→ **WORK INSTRUCTION**
In the records below, find every line that contains "disable" and list it.

→ **MATERIAL FOR THIS TASK**
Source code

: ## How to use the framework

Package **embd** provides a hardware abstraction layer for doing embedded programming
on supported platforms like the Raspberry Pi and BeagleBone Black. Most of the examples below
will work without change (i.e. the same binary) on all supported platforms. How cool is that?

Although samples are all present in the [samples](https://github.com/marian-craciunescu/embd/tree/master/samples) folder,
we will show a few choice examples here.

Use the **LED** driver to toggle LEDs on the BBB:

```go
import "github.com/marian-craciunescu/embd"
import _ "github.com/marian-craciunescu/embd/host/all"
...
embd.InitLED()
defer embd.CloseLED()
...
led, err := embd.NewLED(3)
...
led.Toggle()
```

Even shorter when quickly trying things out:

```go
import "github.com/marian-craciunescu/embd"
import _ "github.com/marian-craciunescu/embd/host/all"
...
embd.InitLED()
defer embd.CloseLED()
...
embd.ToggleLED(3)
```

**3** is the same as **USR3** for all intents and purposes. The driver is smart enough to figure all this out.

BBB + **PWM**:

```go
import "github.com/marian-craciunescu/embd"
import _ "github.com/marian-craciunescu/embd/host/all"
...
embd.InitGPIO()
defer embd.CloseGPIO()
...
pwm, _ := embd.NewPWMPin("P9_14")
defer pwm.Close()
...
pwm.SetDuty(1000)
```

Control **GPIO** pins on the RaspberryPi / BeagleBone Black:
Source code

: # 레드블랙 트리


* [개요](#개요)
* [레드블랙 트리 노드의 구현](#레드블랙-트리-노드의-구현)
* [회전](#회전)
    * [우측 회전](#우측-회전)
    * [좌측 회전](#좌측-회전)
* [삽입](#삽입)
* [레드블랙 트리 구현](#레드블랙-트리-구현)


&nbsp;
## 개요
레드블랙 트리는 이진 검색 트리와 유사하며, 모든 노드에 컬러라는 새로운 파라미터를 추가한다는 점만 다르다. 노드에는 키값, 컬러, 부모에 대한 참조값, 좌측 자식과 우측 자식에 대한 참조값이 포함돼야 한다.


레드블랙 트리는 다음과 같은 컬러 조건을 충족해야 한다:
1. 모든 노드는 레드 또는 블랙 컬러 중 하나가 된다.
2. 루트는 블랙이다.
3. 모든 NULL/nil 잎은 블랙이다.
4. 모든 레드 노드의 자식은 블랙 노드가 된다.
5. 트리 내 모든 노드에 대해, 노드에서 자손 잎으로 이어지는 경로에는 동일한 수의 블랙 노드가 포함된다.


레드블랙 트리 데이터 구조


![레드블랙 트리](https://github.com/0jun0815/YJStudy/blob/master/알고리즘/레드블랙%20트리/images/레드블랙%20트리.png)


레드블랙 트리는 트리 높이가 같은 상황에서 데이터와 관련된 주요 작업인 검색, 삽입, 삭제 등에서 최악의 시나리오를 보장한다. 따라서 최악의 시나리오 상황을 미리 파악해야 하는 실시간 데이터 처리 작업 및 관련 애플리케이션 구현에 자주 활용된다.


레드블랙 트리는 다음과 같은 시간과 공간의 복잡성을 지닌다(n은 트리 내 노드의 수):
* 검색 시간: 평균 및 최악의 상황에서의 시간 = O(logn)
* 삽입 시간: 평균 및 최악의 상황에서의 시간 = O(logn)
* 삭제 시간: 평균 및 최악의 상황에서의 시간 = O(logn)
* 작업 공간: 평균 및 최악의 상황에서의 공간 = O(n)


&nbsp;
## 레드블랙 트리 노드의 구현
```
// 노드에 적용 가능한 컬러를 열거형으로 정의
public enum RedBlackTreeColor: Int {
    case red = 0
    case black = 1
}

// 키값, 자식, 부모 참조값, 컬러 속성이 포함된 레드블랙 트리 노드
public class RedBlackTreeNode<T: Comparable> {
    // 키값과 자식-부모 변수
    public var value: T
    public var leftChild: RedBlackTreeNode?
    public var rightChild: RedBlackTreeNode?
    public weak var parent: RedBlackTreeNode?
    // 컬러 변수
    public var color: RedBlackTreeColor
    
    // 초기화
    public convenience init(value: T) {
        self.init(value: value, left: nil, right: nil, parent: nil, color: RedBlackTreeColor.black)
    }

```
...
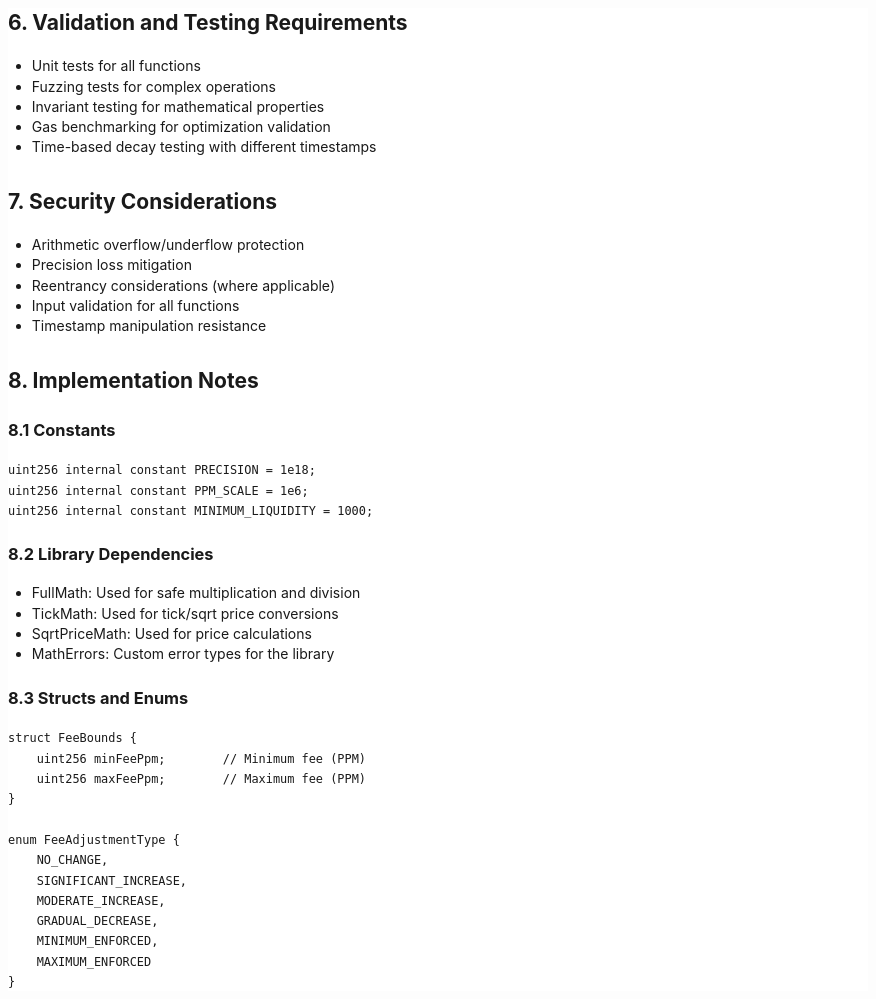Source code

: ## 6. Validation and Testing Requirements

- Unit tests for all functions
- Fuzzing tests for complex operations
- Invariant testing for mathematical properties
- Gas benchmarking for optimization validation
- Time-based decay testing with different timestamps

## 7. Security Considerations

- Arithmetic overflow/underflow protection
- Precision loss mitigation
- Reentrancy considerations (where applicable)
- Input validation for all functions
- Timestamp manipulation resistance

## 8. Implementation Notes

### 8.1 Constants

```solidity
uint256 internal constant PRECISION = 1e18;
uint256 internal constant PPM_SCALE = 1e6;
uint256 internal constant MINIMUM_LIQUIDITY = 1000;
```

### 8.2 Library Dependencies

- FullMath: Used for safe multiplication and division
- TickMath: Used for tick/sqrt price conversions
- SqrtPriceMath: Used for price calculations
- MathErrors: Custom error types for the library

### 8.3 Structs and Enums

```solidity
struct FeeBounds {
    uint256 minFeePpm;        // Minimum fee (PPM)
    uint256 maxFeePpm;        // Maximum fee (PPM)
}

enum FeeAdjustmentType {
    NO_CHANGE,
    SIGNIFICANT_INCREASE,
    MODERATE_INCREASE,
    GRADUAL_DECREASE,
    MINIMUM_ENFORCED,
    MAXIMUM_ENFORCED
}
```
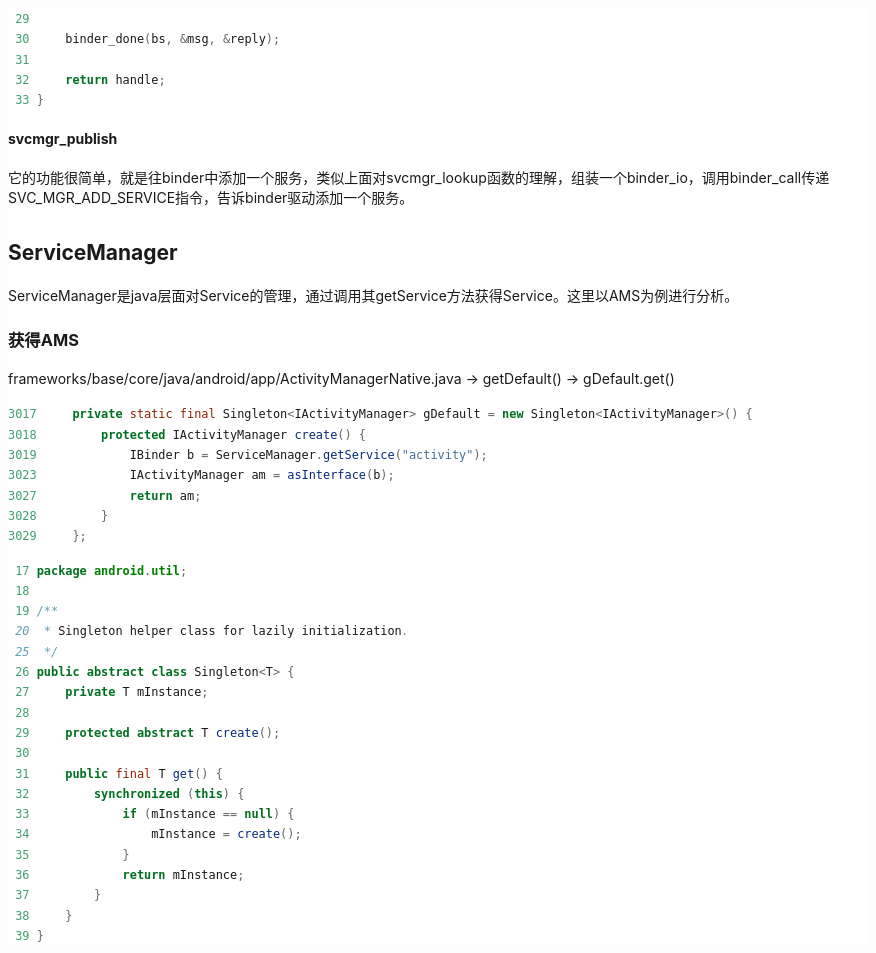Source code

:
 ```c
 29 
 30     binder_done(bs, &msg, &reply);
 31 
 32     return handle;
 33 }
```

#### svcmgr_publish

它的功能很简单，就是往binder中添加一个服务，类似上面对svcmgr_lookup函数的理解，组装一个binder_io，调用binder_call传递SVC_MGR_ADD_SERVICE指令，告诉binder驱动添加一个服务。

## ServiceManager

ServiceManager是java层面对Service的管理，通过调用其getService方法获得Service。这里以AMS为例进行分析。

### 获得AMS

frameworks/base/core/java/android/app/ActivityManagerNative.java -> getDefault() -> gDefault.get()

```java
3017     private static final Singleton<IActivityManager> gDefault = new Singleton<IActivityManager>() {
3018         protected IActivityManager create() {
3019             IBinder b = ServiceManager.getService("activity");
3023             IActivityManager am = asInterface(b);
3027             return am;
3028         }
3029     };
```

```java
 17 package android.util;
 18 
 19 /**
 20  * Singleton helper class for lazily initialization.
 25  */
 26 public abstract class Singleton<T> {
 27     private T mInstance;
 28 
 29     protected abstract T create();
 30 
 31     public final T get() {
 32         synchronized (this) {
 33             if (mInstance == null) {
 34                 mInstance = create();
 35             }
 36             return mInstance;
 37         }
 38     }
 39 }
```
==
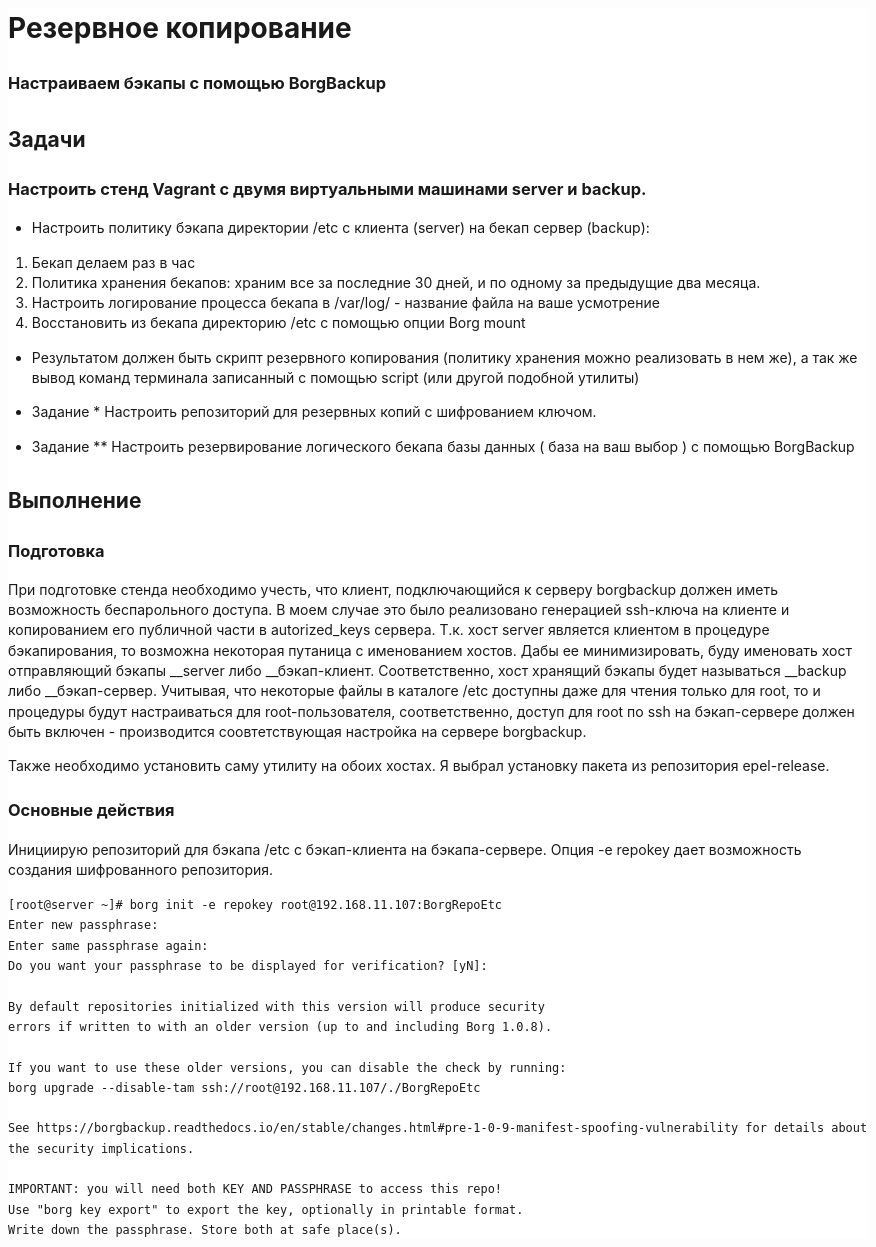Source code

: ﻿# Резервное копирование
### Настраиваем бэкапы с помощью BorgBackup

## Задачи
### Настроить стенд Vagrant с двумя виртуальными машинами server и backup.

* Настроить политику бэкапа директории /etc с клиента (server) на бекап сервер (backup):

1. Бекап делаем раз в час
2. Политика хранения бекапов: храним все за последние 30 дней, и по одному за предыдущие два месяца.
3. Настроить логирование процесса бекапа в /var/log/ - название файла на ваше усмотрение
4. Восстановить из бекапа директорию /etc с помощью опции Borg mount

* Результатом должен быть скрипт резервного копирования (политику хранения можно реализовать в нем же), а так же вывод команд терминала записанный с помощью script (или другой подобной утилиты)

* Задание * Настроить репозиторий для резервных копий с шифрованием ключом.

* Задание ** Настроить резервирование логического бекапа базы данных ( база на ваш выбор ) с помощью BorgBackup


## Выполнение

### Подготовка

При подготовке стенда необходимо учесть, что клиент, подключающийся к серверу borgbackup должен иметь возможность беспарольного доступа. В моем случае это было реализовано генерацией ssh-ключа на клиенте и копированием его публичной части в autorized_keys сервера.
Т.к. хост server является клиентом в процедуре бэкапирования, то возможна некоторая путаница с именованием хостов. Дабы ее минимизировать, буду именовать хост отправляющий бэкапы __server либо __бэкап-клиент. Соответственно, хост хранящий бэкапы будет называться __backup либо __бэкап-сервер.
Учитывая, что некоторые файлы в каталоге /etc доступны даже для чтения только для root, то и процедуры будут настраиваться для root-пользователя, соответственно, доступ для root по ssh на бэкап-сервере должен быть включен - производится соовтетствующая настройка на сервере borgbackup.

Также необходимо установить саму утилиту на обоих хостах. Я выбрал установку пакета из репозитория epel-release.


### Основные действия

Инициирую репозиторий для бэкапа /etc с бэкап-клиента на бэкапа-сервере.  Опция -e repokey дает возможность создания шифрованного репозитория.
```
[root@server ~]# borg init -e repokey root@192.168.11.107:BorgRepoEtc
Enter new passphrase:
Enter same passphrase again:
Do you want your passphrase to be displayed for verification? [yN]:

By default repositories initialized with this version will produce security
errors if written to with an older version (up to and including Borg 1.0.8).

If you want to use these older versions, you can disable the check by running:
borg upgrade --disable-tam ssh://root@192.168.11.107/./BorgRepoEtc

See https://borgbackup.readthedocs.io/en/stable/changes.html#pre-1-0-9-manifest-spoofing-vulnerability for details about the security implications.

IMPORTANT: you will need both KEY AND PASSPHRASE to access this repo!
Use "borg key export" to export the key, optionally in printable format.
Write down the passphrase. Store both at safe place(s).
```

→ **TASK SOLUTION**
If you want to use these older versions, you can disable the check by running:
borg upgrade --disable-tam ssh://root@192.168.11.107/./BorgRepoEtc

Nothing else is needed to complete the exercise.